Les réponses sont multiples et se cristallisent autour du fameux testament qui donne écho au titre de cet excellent documentaire. Trois ans avant d’être massacré, le frère prieur Christian écrit ce remarquable acte d’amour « s’il m’arrivait un jour (…) d’être victime du terrorisme ». Les phrases de cet écrit prémonitoire, et les réflexions du journal tenu par frère Christophe jalonnent le parcours de ce reportage, ponctué d’images d’archives sur le quotidien des moines dans leur monastère et de témoignages de leurs associés ,des agriculteurs algériens travaillant à leurs côtés.
Un voisin travaillant au jardin du monastère
Foin de l’enquête journalistique ou policière sur les auteurs du massacre, mais une approche méthodique de ce qui fait aimer l’homme. « Je nous sens vivant et libre de vivre » dit l’un des religieux, alors qu’un des chefs de la rébellion vient de se présenter, menaçant, à la porte du monastère. Et pourtant dira un autre « depuis qu’ils sont venus, je suis sans force ».
L’évêque d’Alger, Henri Tissier ,arrivé bien après les événements tente comme beaucoup d’intervenants de comprendre le message laissé par ces hommes de prière « solidaires avec les gens du village et avec l’église d’Algérie. S’ils n’avaient pas tenu, nous n’aurions pas tenu (…) Ils étaient face à eux-mêmes et leur présence était un refus de la violence».

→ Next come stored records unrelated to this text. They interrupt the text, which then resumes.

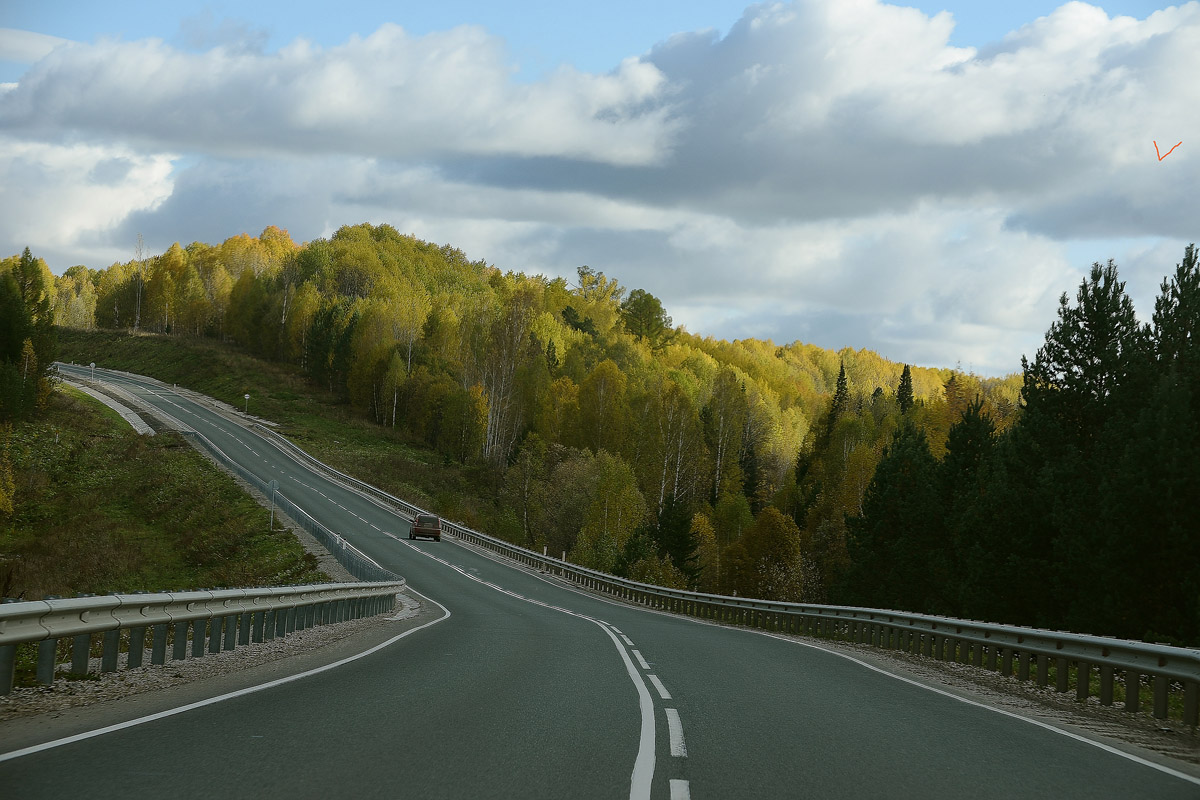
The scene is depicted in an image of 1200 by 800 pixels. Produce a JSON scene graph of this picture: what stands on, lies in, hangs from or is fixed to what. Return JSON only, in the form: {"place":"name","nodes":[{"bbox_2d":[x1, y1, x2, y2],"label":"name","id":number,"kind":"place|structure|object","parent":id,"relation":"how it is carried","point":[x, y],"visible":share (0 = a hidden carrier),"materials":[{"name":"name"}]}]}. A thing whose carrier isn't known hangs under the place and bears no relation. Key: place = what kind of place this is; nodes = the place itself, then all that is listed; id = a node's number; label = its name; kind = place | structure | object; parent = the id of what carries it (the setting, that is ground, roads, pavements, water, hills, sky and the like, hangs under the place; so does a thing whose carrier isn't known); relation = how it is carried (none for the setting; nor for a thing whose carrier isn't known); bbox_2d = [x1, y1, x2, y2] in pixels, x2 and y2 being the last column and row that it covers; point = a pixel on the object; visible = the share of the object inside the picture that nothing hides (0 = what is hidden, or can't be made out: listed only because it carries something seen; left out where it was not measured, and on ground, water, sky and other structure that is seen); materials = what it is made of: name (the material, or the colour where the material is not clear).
{"place":"outdoors","nodes":[
{"label":"outdoors","id":0,"kind":"place"},
{"bbox_2d":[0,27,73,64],"label":"cloud","id":1,"kind":"structure","parent":0,"point":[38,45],"materials":[{"name":"white"}]},
{"bbox_2d":[0,137,182,264],"label":"cloud","id":2,"kind":"structure","parent":0,"point":[106,194],"materials":[{"name":"white"}]},
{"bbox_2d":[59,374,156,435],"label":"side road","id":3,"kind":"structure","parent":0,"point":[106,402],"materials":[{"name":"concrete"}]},
{"bbox_2d":[0,379,318,599],"label":"grassy slope","id":4,"kind":"structure","parent":0,"point":[76,474],"materials":[{"name":"green plant"}]},
{"bbox_2d":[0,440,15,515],"label":"yellow shrub","id":5,"kind":"object","parent":4,"relation":"on","point":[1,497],"visible":0.99,"materials":[{"name":"yellow plant"}]},
{"bbox_2d":[0,250,57,425],"label":"tree","id":6,"kind":"object","parent":4,"relation":"on","point":[19,309],"visible":0.97,"materials":[{"name":"green plant"}]},
{"bbox_2d":[89,362,95,381],"label":"road sign","id":7,"kind":"object","parent":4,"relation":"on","point":[92,365],"visible":0.94,"materials":[{"name":"white metal"}]},
{"bbox_2d":[267,478,278,530],"label":"road sign","id":8,"kind":"object","parent":4,"relation":"on","point":[275,483],"visible":0.95,"materials":[{"name":"grey metal"}]},
{"bbox_2d":[45,324,498,528],"label":"grassy slope","id":9,"kind":"structure","parent":0,"point":[151,341],"materials":[{"name":"green plant"}]},
{"bbox_2d":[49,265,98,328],"label":"tree","id":10,"kind":"object","parent":9,"relation":"on","point":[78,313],"visible":0.48,"materials":[{"name":"plant"}]},
{"bbox_2d":[132,235,144,331],"label":"bare tree","id":11,"kind":"object","parent":9,"relation":"on","point":[139,250],"visible":0.82,"materials":[{"name":"plant"}]},
{"bbox_2d":[243,393,250,413],"label":"road sign","id":12,"kind":"object","parent":9,"relation":"on","point":[247,397],"visible":0.94,"materials":[{"name":"white metal"}]},
{"bbox_2d":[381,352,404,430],"label":"tree","id":13,"kind":"object","parent":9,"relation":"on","point":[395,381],"visible":0.91,"materials":[{"name":"plant"}]},
{"bbox_2d":[0,24,675,167],"label":"cloud","id":14,"kind":"structure","parent":0,"point":[311,122],"materials":[{"name":"white"}]},
{"bbox_2d":[53,223,1032,618],"label":"wooded hill","id":15,"kind":"structure","parent":0,"point":[783,348],"materials":[{"name":"green plant"}]},
{"bbox_2d":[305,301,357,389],"label":"evergreen tree","id":16,"kind":"object","parent":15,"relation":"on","point":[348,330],"visible":0.72,"materials":[{"name":"green plant"}]},
{"bbox_2d":[478,289,533,462],"label":"birch tree","id":17,"kind":"object","parent":15,"relation":"on","point":[491,402],"visible":0.81,"materials":[{"name":"plant"}]},
{"bbox_2d":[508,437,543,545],"label":"tree","id":18,"kind":"object","parent":15,"relation":"on","point":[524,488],"visible":0.93,"materials":[{"name":"plant"}]},
{"bbox_2d":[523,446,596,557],"label":"tree","id":19,"kind":"object","parent":15,"relation":"on","point":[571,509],"visible":0.77,"materials":[{"name":"green plant"}]},
{"bbox_2d":[569,266,624,335],"label":"tree","id":20,"kind":"object","parent":15,"relation":"on","point":[583,274],"visible":0.72,"materials":[{"name":"green plant"}]},
{"bbox_2d":[572,358,630,456],"label":"tree","id":21,"kind":"object","parent":15,"relation":"on","point":[602,444],"visible":0.84,"materials":[{"name":"plant"}]},
{"bbox_2d":[583,452,646,567],"label":"tree","id":22,"kind":"object","parent":15,"relation":"on","point":[611,525],"visible":0.81,"materials":[{"name":"green plant"}]},
{"bbox_2d":[619,289,671,342],"label":"tree","id":23,"kind":"object","parent":15,"relation":"on","point":[649,306],"visible":0.81,"materials":[{"name":"green plant"}]},
{"bbox_2d":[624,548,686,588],"label":"shrub","id":24,"kind":"object","parent":15,"relation":"on","point":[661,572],"visible":0.57,"materials":[{"name":"green plant"}]},
{"bbox_2d":[649,379,697,508],"label":"birch tree","id":25,"kind":"object","parent":15,"relation":"on","point":[663,483],"visible":0.83,"materials":[{"name":"plant"}]},
{"bbox_2d":[651,497,698,583],"label":"evergreen tree","id":26,"kind":"object","parent":15,"relation":"on","point":[670,549],"visible":0.71,"materials":[{"name":"green plant"}]},
{"bbox_2d":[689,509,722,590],"label":"yellow tree","id":27,"kind":"object","parent":15,"relation":"on","point":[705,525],"visible":0.62,"materials":[{"name":"plant"}]},
{"bbox_2d":[702,369,746,506],"label":"tree","id":28,"kind":"object","parent":15,"relation":"on","point":[722,420],"visible":0.94,"materials":[{"name":"plant"}]},
{"bbox_2d":[721,505,804,603],"label":"tree","id":29,"kind":"object","parent":15,"relation":"on","point":[785,535],"visible":0.86,"materials":[{"name":"plant"}]},
{"bbox_2d":[826,360,849,433],"label":"conifer tree","id":30,"kind":"object","parent":15,"relation":"on","point":[841,383],"visible":0.39,"materials":[{"name":"plant"}]},
{"bbox_2d":[896,363,914,413],"label":"conifer tree","id":31,"kind":"object","parent":15,"relation":"on","point":[905,372],"visible":0.29,"materials":[{"name":"plant"}]},
{"bbox_2d":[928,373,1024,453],"label":"trees","id":32,"kind":"object","parent":15,"relation":"on","point":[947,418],"visible":0.32,"materials":[{"name":"plant"}]},
{"bbox_2d":[0,352,1197,799],"label":"road","id":33,"kind":"structure","parent":0,"point":[752,754],"materials":[{"name":"grey asphalt"}]},
{"bbox_2d":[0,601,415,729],"label":"gravel shoulder","id":34,"kind":"object","parent":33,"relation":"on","point":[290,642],"visible":0.49},
{"bbox_2d":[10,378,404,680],"label":"guardrail","id":35,"kind":"object","parent":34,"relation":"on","point":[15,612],"visible":0.93,"materials":[{"name":"grey metal"}]},
{"bbox_2d":[408,513,442,541],"label":"car","id":36,"kind":"object","parent":33,"relation":"on","point":[435,530],"visible":0.98,"materials":[{"name":"metal"}]},
{"bbox_2d":[744,623,1198,767],"label":"gravel shoulder","id":37,"kind":"object","parent":33,"relation":"on","point":[975,677],"visible":0.42},
{"bbox_2d":[238,370,1199,719],"label":"guardrail","id":38,"kind":"object","parent":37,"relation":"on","point":[1194,677],"visible":0.85,"materials":[{"name":"grey metal"}]},
{"bbox_2d":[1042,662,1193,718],"label":"grass patch","id":39,"kind":"object","parent":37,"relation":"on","point":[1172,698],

Compléments DVD (environ 55 minutes)
Le testament. Bruno Frappat, journaliste
A la tête du journal La Croix lors de la parution du testament de Christian en 1996, Bruno Frappat revient sur ce « scoop spirituel », qu’il estime être « un des plus beaux textes du XXe siècle ». S’ensuit une lecture du testament.
L’islam, le pardon, par Pierre Lafitte, « frère des Frères », vivant à Alger
Analyse de la lettre de Christian, de son rapport à l’islam, mais aussi du thème du pardon.
Emmanuel Audrain, le réalisateur
Chrétiens, musulmans, quelle réciprocité ?, par Jacques Julliard
Le journaliste revient sur le témoignage des moines, qu’il refuse de considérer comme des martyrs. Il évoque également l’identité algérienne, et le développement de l’islam dans le monde. « L’un de leurs messages est d’avoir révélé l’Algérie à elle-même. Il n’y a de religion que dans la liberté ».
Le risque et l’engagement, par Henri Teissier
Evêque d’Alger de 1988 à 2008, Henri Teissier raconte la période extrêmement tendue des années 90 en Algérie, et revient sur l’attachement des religieux au peuple algérien.
Un jeune « beur » à Tibhirine, par Rachid et Annick Bouzit
Habitant de Tibhirine, il évoque sa rencontre avec les moines, comment ils ont changé sa vie, et lui ont permis de « grandir humainement ».
-La démarche spirituelle de non-violence, par Jean-Marie Muller, écrivain
Ce spécialiste de Gandhi, et de la non-violence, renvient sur le rapport des moines aux armes et à la brutalité des intégristes. Il évoque notamment le refus de Christian d’obéir aux ordres des islamistes.
Hypothèses à propos de la mort des moines, par John W. Kiser, écrivain
Auteur de l’enquête « Passion pour l’Algérie, les moines de Tibhirine », John Kiser explique les raisons du non-départ des moines, notamment l’attachement à la population locale, généralement rare chez les moines trappistes. Il évoque aussi l’enlèvement des religieux.
« Merci à « nos » moines », par les voisins de Tibhirine
Les habitants de Tibhirine, gardent un souvenir émouvant des moines. Ils en parlent avec une simplicité qui devait être celle de leurs amis français.
(1) C’est en 2007, après avoir vu le documentaire d’Emmanuel Audrain que le scénariste Étienne Comar proposera à Xavier Beauvois de réaliser un film sur les moines de Tibhirine.